Den tatsächlichen Bedarf nicht aus den Augen zu verlieren, mahnte Professor Karl Lauterbach an. "Wir können kein Interesse an teuren, leerstehenden Betten haben", sagte der SPD-Fraktionsvize.

Die Planung müsse sich auf den medizinischen Bedarf konzentrieren. Für Ideologie sei da kein Platz, sagte Lauterbach wohl auch mit Blick auf den linken Flügel der eigenen Partei.

Einen deutlichen Akzent auf die sektorenübergreifende Bedarfsplanung zu setzen, forderte Dr. Harald Terpe von den Grünen. Im Gesetzentwurf stehe dazu aber nichts.

Er vermisse zudem Vorschläge zur Investitionsfinanzierung der Krankenhäuser.

Kliniken und Kassen nicht zufrieden

Bei der Investitionsfinanzierung seien die Länder in der Pflicht und müssten das auch bleiben, sagte Dr. Georg Nüßlein (CSU).

Nüßlein kündigte eine Diskussion über die Medizinischen Dienste an, die bei der Qualitätsbewertung mitwirken sollen. "Wir müssen überlegen, ob die MDK die richtigen Institutionen sind, um die Qualität zu überprüfen", sagte Nüßlein.

Die Deutsche Krankenhausgesellschaft (DKG) protestierte per Pressemitteilung gegen den Gesetzentwurf. Die Reform löse das Problem der jährlichen Unterfinanzierung von drei Milliarden Euro der Investitionsfinanzierung nicht, hieß es darin.

Auch die Kassen sind nicht zufrieden. Die ausbleibende Investitionsfinanzierung durch die Länder sei eine "Bankrotterklärung der föderalen Strukturen im Krankenhausbereich" sagte IKK-Verbandschef Hans-Jürgen Müller.

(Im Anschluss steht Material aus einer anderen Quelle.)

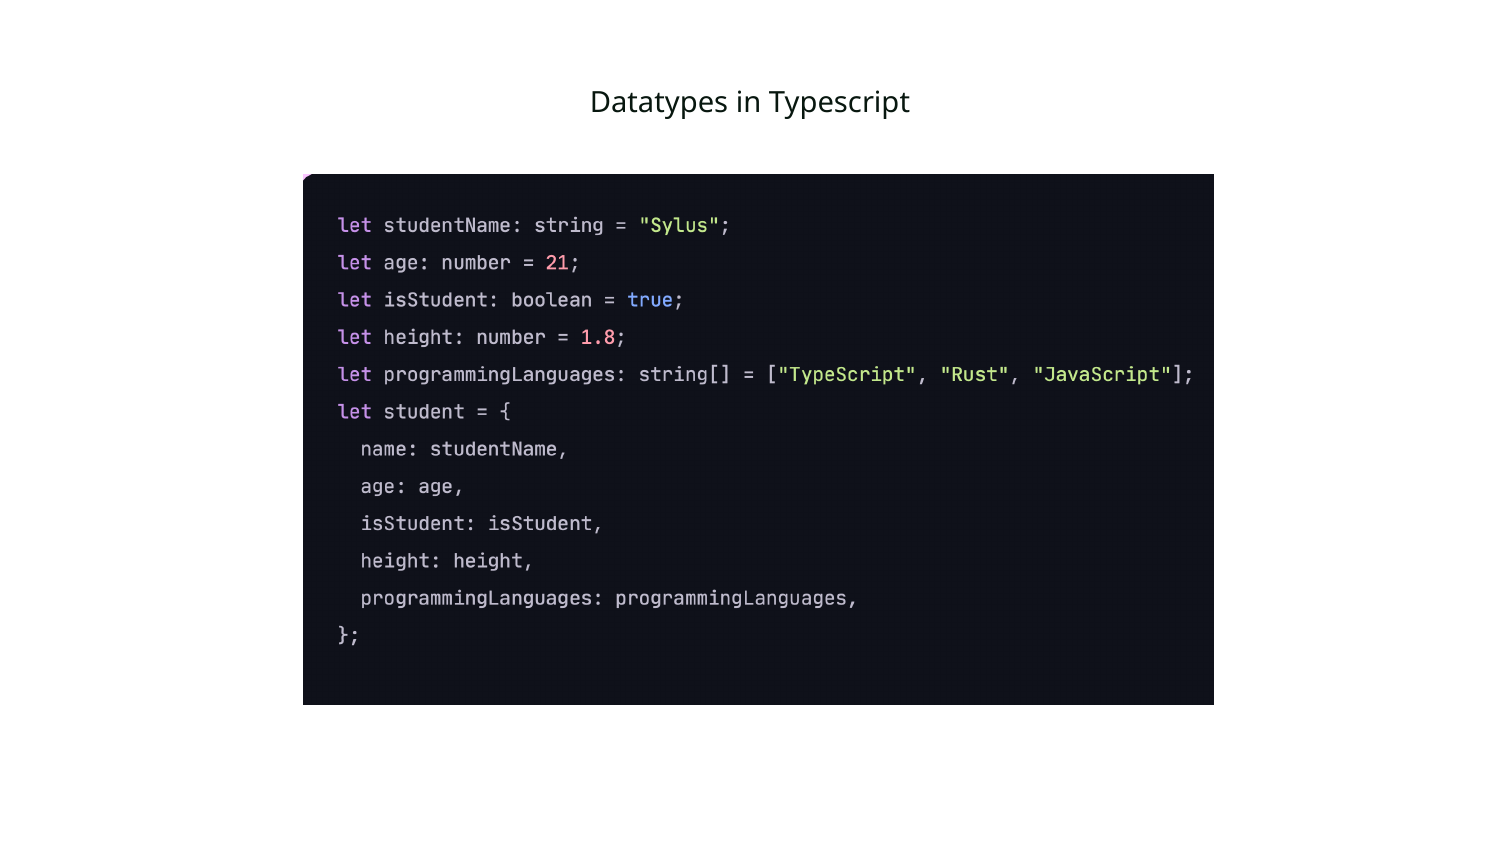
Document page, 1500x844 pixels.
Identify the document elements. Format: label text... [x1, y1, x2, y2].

picture [302, 174, 1215, 706]
text_box Datatypes in Typescript [204, 65, 1296, 136]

Beim Verband der Ersatzkassen fürchtet man eine Kostenexplosion durch die geplante Reform. "Wir gehen davon aus, dass die Klinikreform statt 5,4 Milliarden Euro bis zum Jahr 2020 weit über acht Milliarden kosten wird", sagte vdek-Chefin Ulrike Elsner.

Diese Kosten müssten alleine die Versicherten über Zusatzbeiträge bezahlen.